Frida raccontò tutto a Kira, che ammise
di essere un po’ invidiosa del fatto che si fosse goduta il prof Rossini per
due ore, tutto per sé, che gran culo che aveva avuto ad incontrarlo!! Alle 8.30
puntualissimo il professore entrò in aula per iniziare le due ore di
letteratura, e appena entrò le rivolse un complice sorriso, era ancora più
bello del giorno prima, disse a Kira che ridacchiò sotto i baffi. “Allora”
esordì il prof “dedichiamo la prima ora alle interrogazioni….”, disse aprendo
il registro di classe e dandogli un’occhiata attenta “Cesari! Mi manca il tuo
voto…siamo a fine aprile ed è dal 9 febbraio che non ti interrogo…” Frida guardò Kira col panico negli occhi “non
ho studiato un cazzo ieri” le disse a voce bassissima, poi rivolse lo sguardo al professore che la
guardava attendendo una risposta “allora, Frida? Vieni alla cattedra…che fai,
esiti?” Frida non poteva credere che la stesse davvero interrogando, non
pensava certo di avere una sorta di immunità ovviamente, ma quella mattina
proprio non se l’aspettava “non sono preparata” disse con un filo rotto di
voce, guadagnandosi le occhiate curiose di tutti i compagni di classe che
pensavano, “lei impreparata? Impossibile!” I volti sorpresi dei suoi amici non
erano niente in confronto agli occhi del professor Rossini, lei non riusciva
neppure a reggere il suo sguardo, sentiva di voler scoppiare a piangere, farsi
beccare impreparata era un’umiliazione troppo grande per lei.
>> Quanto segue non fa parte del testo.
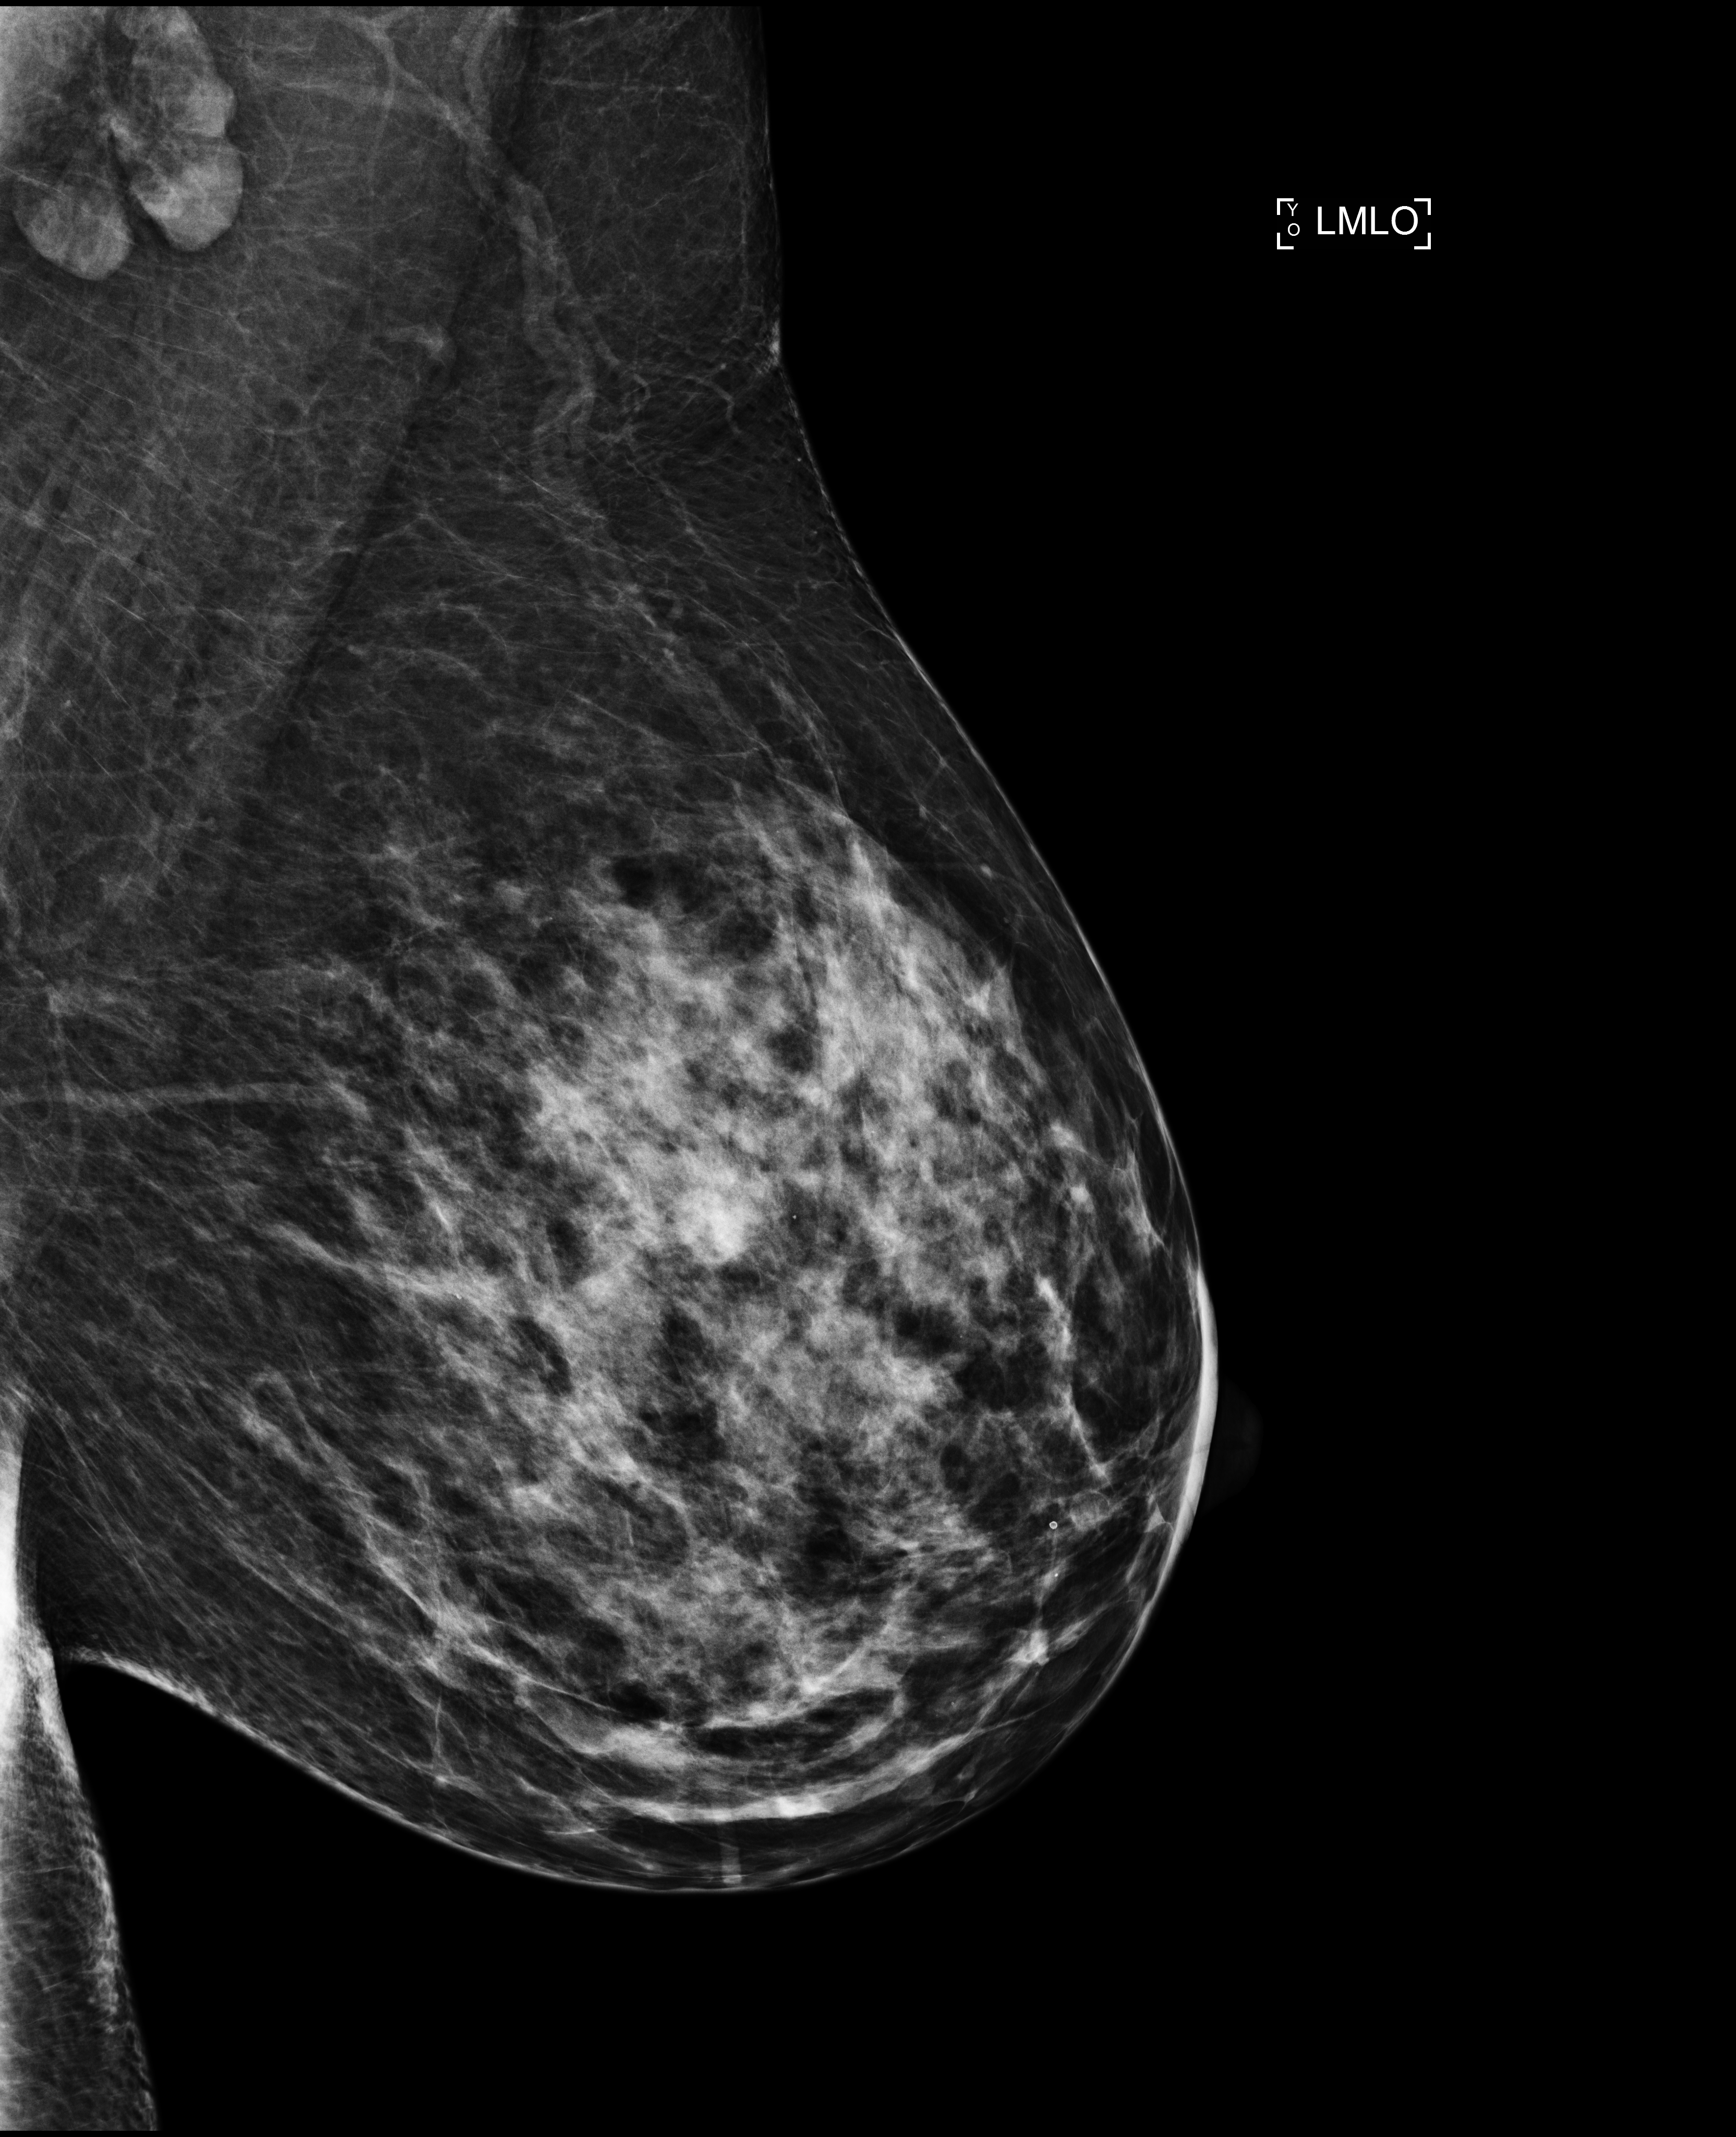
Digital mammogram (FFDM); left breast; mediolateral oblique (MLO) view; screening examination; compressed breast thickness 75 mm; system: Selenia Dimensions. Patient aged 45 years (female).
- BI-RADS breast density category at the screening exam (both breasts, scale 1–4): 3
- final BI-RADS assessment for this screening round (tomosynthesis exam, both breasts): category 2
- recall: no recall after this screen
Il professore
accavallò delicatamente le gambe, si mise comodo appoggiandosi sui braccioli
della sedia e sbattette il registro sulla cattedra in modo sprezzante “che
significa che sei impreparata? Mi costringi a metterti un 2, sai bene che su
queste cose non transigo…preferisco mettere un 4 frutto di poco studio, che un
2 frutto di negligenza…mi deludi. Qualsiasi cosa tu abbia avuto da fare ieri,
lo studio deve venire prima. Chiaro? La prossima volta recupererai questo brutto
voto…andiamo avanti…”. Il prof passò ad interrogare altre due ragazze e Frida
non riuscì a seguire la lezione,ma rimase per tutte e due le ore con la testa
bassa sul libro, perché l’aveva umiliata in quel modo? Kira capì cosa provasse
la compagna di banco, così non fece atro che ripeterle di quanto fosse stronzo
“poteva evitare di chiamare proprio te, cazzarola, è anche per colpa sua che
ieri hai perso tempo se proprio vogliamo dirlo!”. Frida era arrabbiata
soprattutto con se stessa, così alla fine della lezione uscì di corsa
dall’aula, aveva bisogno di cambiare aria e, appena uscita in corridoio,
scoppiò in un pianto liberatorio, aveva trattenuto le lacrime per troppo tempo…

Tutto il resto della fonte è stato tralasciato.